There are few studies about the relationship between serum prolidase concentrations and bone metabolism [3, 5, 8, 12]. Oner et al. [12] studied the effect of low dose oral theophylline therapy on some bone turnover markers and serum prolidase activity in mild asthmatics. Since theophylline has been known to increase bone turnover, they observed elevated levels of total ALP, OC, urinary hydroxyproline as well as serum prolidase activity. Although no correlations were found between theophylline concentration and bone turnover markers, serum prolidase activity was positively correlated with blood theophylline levels [12].

Erbagci et al. [3] found an association between serum prolidase concentration and bone turnover in diabetic patients. Although, osteoporosis related to type 2 diabetes mellitus was not fully acknowledged, it has been thought that long-term metabolic consequences of diabetes would accelerate bone loss and relative deficiency of insulin and/or insulin like growth factors might have implications on collagen metabolism [3, 5, 6]. However, Myara et al. [10] reported that plasma prolidase activity was not elevated in bone metastasis and primary bone cancers. They also emphasized that its plasma level was also unrelated to age and sex.

Osteogenesis imperfecta (OI) is an autosomal dominant disorder associated with defects in the synthesis or structure of type I collagen, the major protein of bone and skin and the molecular defects of type I collagen in fibroblasts from the proband with OI has been shown to be accompanied by a decrease in prolidase activity in these cells [5].

Serum prolidase activity and its relation with some biochemical markers of bone metabolism were studied in metastatic and nonmetastatic breast cancer (BC) patients. It has been observed that serum prolidase levels were significantly higher in BC, but there was no difference between the patients who had bone metastasis or not. They reported that prolidase activity might be increased as a result of high estrogenic state in BC patients since estrogens have been known to stimulate collagen metabolism [1, 14, 15] and this enzyme activity had not been affected by increased bone turnover [8].

In conclusion, we observed that there was no difference in serum prolidase activity in postmenopausal osteoporotic women compared with postmenopausal nonosteoporotic and premenopausal nonosteoporotic controls. We think that prolidase activity might be balanced between two opposite forces, has been suggested to increase as a result of collagen turnover in osteoporosis, and might be negatively affected by lack of estrogen in postmenopausal osteoporosis.

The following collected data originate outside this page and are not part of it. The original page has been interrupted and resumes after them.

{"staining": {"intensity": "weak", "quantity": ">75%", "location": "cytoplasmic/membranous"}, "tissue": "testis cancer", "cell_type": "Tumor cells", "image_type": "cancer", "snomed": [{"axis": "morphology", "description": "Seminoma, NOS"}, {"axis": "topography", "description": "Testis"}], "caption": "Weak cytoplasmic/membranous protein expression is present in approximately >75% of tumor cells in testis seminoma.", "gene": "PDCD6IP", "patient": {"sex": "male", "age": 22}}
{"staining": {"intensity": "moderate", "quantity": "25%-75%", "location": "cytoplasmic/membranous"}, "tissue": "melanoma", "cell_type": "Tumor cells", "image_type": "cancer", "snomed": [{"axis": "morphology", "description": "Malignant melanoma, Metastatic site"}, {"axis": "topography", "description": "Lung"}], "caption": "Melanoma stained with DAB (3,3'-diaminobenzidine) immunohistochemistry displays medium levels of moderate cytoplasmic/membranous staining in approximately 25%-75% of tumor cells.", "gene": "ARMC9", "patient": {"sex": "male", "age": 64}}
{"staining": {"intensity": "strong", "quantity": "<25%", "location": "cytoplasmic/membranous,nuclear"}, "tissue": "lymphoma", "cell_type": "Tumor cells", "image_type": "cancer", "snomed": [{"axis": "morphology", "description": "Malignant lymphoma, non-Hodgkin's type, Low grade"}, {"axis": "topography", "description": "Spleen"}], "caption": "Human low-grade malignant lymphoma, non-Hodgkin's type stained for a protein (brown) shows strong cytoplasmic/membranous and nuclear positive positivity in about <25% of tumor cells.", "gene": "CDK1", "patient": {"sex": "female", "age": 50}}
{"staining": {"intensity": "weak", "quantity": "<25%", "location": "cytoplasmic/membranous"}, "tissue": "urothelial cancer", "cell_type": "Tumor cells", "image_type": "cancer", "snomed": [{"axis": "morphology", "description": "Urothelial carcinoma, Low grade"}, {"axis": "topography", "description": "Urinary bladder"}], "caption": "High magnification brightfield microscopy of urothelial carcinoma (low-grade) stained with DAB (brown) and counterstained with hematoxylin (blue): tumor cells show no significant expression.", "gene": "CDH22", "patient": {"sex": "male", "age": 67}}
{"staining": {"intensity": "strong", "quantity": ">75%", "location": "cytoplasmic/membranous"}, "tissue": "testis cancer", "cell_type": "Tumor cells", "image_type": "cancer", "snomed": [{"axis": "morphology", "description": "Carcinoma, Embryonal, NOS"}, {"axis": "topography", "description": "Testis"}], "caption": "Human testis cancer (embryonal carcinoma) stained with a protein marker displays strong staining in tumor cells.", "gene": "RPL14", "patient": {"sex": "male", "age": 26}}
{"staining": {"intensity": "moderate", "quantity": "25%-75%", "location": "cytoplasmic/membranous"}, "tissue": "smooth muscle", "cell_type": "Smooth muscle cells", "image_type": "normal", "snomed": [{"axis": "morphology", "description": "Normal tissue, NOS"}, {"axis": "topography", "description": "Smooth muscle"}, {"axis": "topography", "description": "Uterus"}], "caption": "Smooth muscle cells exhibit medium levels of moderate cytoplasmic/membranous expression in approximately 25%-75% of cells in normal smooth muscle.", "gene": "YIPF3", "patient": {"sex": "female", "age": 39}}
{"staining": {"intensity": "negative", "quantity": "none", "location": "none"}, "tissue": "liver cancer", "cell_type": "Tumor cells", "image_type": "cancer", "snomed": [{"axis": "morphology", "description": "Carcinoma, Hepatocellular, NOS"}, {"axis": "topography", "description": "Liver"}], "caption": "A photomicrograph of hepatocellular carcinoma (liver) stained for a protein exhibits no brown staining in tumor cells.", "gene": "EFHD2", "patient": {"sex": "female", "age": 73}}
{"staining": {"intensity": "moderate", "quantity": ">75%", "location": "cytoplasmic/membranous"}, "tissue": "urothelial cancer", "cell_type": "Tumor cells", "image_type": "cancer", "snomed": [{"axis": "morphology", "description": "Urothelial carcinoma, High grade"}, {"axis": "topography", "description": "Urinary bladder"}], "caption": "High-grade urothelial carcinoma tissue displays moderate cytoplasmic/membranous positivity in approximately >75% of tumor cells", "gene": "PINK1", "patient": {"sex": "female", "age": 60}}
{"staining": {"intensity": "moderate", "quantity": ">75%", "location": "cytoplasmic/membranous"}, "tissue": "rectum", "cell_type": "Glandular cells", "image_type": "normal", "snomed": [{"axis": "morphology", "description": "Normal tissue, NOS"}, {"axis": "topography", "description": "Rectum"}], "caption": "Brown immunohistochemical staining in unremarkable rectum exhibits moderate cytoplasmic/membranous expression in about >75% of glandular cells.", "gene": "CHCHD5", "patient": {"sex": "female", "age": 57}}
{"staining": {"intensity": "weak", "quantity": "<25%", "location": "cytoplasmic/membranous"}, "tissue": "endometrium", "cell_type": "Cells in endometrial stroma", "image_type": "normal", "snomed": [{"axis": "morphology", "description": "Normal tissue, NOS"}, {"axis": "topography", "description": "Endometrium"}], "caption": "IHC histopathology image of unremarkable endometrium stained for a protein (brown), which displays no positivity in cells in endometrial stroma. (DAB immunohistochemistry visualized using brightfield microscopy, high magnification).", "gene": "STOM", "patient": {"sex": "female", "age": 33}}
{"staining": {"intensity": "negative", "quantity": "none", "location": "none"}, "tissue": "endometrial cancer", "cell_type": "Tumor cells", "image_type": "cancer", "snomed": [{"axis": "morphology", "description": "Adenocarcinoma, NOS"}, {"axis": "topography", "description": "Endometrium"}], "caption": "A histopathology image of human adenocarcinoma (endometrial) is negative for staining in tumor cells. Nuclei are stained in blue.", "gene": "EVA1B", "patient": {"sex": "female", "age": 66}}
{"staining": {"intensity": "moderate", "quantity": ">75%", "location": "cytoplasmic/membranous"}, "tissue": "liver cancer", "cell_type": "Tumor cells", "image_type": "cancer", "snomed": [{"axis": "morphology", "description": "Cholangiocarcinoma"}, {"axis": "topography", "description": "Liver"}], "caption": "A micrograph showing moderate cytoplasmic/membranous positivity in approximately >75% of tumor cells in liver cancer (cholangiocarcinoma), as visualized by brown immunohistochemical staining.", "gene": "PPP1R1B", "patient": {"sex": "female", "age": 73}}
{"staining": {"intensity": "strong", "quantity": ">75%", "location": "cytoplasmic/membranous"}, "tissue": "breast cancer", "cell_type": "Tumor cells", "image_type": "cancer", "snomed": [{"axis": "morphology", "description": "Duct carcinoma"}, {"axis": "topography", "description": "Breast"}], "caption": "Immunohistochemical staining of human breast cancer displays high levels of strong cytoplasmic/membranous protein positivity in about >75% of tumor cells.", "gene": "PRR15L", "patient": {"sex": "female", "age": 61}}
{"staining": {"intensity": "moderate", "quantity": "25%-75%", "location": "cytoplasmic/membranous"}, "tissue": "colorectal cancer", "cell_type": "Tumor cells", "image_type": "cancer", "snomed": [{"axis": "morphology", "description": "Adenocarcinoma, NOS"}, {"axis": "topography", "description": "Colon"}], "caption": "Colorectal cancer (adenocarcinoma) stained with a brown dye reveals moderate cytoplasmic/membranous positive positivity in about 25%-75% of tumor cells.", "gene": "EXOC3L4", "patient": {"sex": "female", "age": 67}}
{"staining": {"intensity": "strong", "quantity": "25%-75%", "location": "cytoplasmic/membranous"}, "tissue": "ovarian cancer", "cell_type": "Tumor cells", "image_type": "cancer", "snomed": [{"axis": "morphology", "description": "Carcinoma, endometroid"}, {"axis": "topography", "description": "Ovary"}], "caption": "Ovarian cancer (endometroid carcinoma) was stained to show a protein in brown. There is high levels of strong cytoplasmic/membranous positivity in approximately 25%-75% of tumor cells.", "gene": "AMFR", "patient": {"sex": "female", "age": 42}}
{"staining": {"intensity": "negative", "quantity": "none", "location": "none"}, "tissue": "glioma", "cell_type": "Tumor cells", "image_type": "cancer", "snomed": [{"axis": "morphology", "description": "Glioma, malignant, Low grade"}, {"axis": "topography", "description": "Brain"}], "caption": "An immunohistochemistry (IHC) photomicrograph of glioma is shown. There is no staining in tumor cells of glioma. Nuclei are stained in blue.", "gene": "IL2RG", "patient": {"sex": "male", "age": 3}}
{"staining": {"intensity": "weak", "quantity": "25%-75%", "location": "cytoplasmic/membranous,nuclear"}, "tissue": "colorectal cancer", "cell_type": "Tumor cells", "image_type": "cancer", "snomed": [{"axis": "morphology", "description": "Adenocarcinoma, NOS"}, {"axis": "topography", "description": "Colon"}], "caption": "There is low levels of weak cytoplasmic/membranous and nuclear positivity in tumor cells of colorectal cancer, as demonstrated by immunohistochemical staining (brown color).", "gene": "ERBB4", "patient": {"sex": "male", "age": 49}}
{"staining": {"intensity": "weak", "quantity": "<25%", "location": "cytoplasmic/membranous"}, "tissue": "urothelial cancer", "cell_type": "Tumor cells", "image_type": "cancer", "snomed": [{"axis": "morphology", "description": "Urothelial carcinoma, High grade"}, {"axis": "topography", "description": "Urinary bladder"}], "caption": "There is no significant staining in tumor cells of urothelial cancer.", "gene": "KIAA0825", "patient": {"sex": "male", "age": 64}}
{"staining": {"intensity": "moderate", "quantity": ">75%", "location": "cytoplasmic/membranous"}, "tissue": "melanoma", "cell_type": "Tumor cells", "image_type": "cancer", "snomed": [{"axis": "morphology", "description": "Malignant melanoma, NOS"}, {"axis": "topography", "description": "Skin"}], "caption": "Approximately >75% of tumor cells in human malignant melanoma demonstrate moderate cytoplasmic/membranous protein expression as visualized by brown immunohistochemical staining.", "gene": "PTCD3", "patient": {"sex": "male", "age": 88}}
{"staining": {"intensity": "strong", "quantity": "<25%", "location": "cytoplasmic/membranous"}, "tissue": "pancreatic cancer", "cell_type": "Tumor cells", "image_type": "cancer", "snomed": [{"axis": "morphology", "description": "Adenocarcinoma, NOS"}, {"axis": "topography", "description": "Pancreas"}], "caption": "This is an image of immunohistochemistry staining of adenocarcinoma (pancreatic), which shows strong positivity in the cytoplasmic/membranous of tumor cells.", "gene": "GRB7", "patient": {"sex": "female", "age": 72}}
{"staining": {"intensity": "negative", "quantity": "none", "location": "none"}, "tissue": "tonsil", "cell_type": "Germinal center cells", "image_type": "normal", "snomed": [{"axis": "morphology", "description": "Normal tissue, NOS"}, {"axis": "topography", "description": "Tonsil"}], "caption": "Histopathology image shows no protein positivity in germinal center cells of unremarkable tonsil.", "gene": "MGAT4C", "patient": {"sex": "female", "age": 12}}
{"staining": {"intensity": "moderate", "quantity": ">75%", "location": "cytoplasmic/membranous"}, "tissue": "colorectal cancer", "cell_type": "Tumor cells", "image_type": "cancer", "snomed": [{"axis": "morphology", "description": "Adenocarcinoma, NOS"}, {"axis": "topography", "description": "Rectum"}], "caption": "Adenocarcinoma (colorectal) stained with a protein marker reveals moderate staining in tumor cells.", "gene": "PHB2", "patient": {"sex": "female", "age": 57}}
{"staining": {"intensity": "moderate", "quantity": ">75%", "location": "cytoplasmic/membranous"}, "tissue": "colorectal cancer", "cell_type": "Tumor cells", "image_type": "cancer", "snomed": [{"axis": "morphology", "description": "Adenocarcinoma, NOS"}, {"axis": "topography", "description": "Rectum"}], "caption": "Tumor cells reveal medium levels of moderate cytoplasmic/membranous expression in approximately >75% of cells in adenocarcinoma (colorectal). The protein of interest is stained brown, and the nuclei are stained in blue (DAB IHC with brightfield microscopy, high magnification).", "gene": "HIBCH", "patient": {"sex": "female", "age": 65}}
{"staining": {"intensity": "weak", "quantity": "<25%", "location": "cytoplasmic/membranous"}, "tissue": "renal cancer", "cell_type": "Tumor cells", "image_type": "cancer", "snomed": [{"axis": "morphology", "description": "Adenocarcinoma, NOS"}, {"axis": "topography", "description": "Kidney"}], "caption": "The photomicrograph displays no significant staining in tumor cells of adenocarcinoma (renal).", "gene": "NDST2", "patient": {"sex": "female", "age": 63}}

Therefore, few studies have demonstrated that collagen synthesis and prolidase activity were stimulated by estrogen in cultured cells [16, 17]. It has also been reported that collagen content in various organs like skin and bone decreases [15] in menopause with loss of estrogen and is known to be reversed by hormone replacement therapy [1, 14]. We think that more studies with larger groups are needed to investigate serum prolidase activity and its relation with bone metabolism in the future.